**PROBLEM TO WORK ON:**
Each line with the word "Narzędzia" must appear in the answer, copied from the records.

Saved data entries:

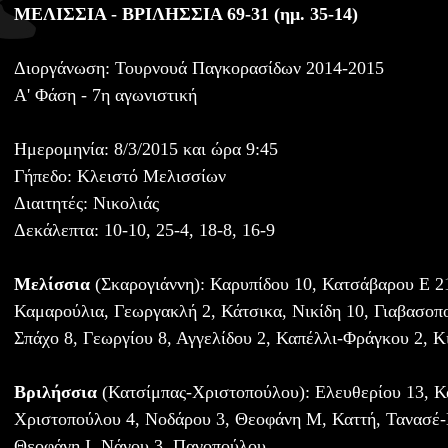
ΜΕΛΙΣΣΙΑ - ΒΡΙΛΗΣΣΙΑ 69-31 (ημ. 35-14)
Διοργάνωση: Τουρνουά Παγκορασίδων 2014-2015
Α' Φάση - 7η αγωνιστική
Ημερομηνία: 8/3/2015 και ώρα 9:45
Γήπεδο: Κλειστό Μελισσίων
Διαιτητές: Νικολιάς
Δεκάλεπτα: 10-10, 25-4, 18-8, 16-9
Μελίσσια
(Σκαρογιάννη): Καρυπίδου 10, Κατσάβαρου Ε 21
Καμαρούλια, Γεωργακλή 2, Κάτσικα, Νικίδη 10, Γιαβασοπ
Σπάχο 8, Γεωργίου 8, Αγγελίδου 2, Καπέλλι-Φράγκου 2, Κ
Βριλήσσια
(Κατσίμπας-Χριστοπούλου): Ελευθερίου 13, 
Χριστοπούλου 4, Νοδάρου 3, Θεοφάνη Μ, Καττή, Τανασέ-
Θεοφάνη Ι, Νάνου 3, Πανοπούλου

* * *

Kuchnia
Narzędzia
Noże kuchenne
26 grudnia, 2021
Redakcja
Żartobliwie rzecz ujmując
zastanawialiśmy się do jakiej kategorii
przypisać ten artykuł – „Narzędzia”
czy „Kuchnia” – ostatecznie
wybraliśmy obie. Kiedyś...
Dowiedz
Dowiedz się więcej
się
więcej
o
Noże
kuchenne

* * *

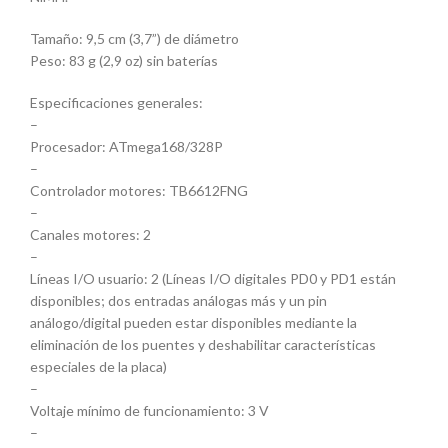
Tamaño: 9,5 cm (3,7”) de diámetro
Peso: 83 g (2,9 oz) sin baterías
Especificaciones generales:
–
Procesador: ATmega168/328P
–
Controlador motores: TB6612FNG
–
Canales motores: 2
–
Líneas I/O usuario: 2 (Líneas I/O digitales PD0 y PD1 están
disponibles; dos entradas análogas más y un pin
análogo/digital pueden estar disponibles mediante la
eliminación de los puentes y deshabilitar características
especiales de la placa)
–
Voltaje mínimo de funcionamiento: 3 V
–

**ANSWER TO THIS EXERCISE:**
Narzędzia
przypisać ten artykuł – „Narzędzia”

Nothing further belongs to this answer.